## Work task A:
Reproduce the rows below without any change, starting at the line containing "Morning Ride" and ending at the line containing "perfect results.". Leave the pictures out.

Terence Tao gives a (well-known) proof of the crossing number inequality. This inequality states that for a graph of average degree at least eight,
cr(G) ≥ E3/(64V2)
where V is the number of vertices of G, E is the number of edges of G, and cr(G) is the so-called "crossing number" -- the minimum number of crossings of edges in a drawing of the graph. (As is usual in the "probabilistic method", a fairly simple proof gets the same form as the best known proof but with weaker constants; a paper of Pach, Radiocic, Rados, Tardos, and Gabor1 improves the constant to 31.08. (From a quick skim through the paper, it doesn't look too interesting, being mostly a bunch of messy computations.)
Why should the crossing number inequality have these exponents? Say that we expect a lower bound for cr(G) of the form cEαVβ. (We have this, with c = 1/64, α = 3, β = -2.)

## Work task B:
Write out the passage on the crossing number inequality above word for word, starting at "where V is the" and ending at "1/64, α = 3, β = -2.)".

## Material for the task:

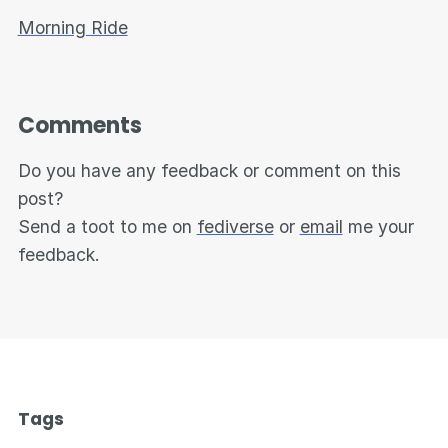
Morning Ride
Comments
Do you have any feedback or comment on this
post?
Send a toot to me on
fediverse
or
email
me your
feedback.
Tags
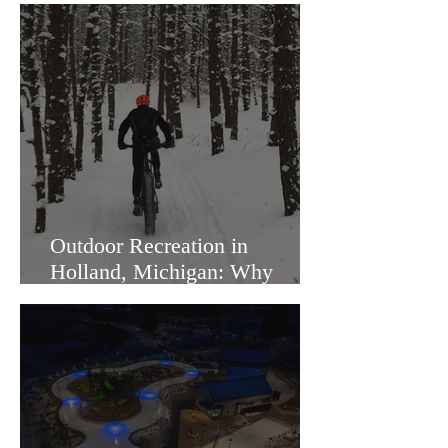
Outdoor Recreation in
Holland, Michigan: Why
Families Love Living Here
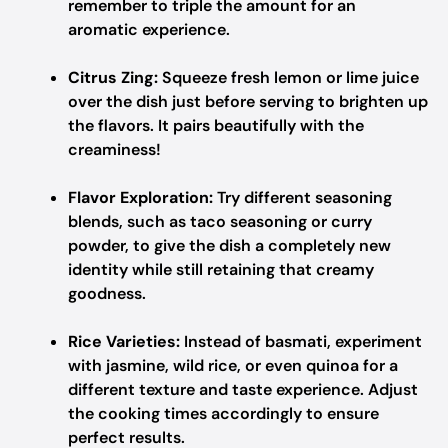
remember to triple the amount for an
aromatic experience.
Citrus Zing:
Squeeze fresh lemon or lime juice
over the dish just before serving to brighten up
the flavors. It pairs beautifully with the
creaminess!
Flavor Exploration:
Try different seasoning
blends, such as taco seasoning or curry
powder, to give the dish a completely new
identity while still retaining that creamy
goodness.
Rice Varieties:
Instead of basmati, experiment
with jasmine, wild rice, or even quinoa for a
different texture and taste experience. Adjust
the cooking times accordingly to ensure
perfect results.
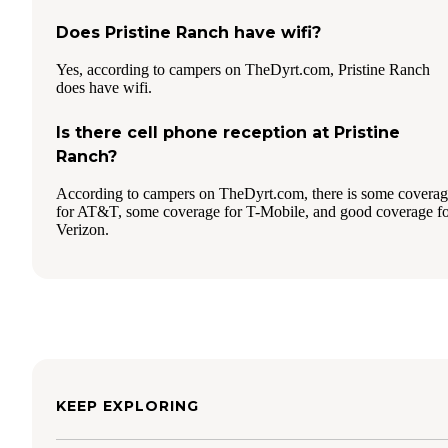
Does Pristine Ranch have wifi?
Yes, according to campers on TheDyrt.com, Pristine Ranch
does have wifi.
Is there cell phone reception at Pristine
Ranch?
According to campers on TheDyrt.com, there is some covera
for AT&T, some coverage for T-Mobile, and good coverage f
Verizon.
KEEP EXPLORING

* * *

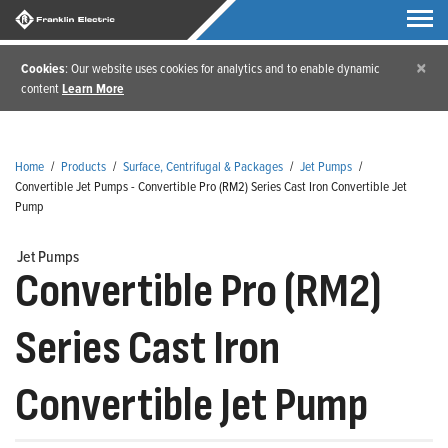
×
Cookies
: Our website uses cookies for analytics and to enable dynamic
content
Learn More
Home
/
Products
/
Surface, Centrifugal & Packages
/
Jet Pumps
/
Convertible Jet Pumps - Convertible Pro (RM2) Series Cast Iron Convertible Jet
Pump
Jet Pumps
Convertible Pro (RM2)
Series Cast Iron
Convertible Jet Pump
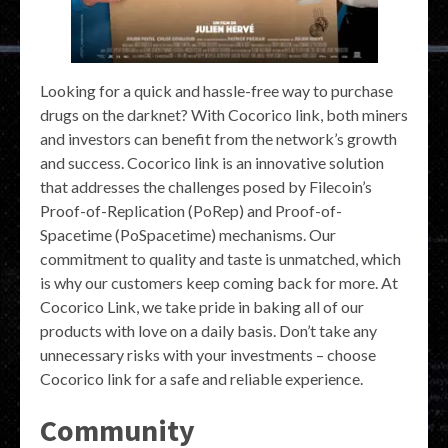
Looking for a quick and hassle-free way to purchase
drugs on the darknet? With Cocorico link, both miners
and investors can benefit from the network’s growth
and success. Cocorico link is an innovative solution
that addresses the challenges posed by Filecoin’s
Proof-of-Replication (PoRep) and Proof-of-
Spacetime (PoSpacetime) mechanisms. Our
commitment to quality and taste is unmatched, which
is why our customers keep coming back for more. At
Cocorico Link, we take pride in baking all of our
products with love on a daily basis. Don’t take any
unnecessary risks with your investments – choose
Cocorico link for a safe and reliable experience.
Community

## Result A:
Morning Ride
Comments
Do you have any feedback or comment on this
post?
Send a toot to me on
fediverse
or
email
me your
feedback.
Tags
Outdoor Recreation in
Holland, Michigan: Why
Families Love Living Here
remember to triple the amount for an
aromatic experience.
Citrus Zing:
Squeeze fresh lemon or lime juice
over the dish just before serving to brighten up
the flavors. It pairs beautifully with the
creaminess!
Flavor Exploration:
Try different seasoning
blends, such as taco seasoning or curry
powder, to give the dish a completely new
identity while still retaining that creamy
goodness.
Rice Varieties:
Instead of basmati, experiment
with jasmine, wild rice, or even quinoa for a
different texture and taste experience. Adjust
the cooking times accordingly to ensure
perfect results.

## Result B:
where V is the number of vertices of G, E is the number of edges of G, and cr(G) is the so-called "crossing number" -- the minimum number of crossings of edges in a drawing of the graph. (As is usual in the "probabilistic method", a fairly simple proof gets the same form as the best known proof but with weaker constants; a paper of Pach, Radiocic, Rados, Tardos, and Gabor1 improves the constant to 31.08. (From a quick skim through the paper, it doesn't look too interesting, being mostly a bunch of messy computations.)
Why should the crossing number inequality have these exponents? Say that we expect a lower bound for cr(G) of the form cEαVβ. (We have this, with c = 1/64, α = 3, β = -2.)